*Prompt:*
Update the lines from the first one through the line that contains "line at (334, 343): present -> none" by replacing "text" with "label" wherever it appears. Write those lines out again with everything else unchanged.

[Stored records]
_ _ _ _ _ _ _
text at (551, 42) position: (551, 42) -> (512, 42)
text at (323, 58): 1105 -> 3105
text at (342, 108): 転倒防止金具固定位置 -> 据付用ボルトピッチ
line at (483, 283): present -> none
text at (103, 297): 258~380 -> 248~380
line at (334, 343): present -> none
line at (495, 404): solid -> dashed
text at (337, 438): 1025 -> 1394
_ _ _ _ _ _ _
*Response to the exercise:*
label at (551, 42) position: (551, 42) -> (512, 42)
label at (323, 58): 1105 -> 3105
label at (342, 108): 転倒防止金具固定位置 -> 据付用ボルトピッチ
line at (483, 283): present -> none
label at (103, 297): 258~380 -> 248~380
line at (334, 343): present -> none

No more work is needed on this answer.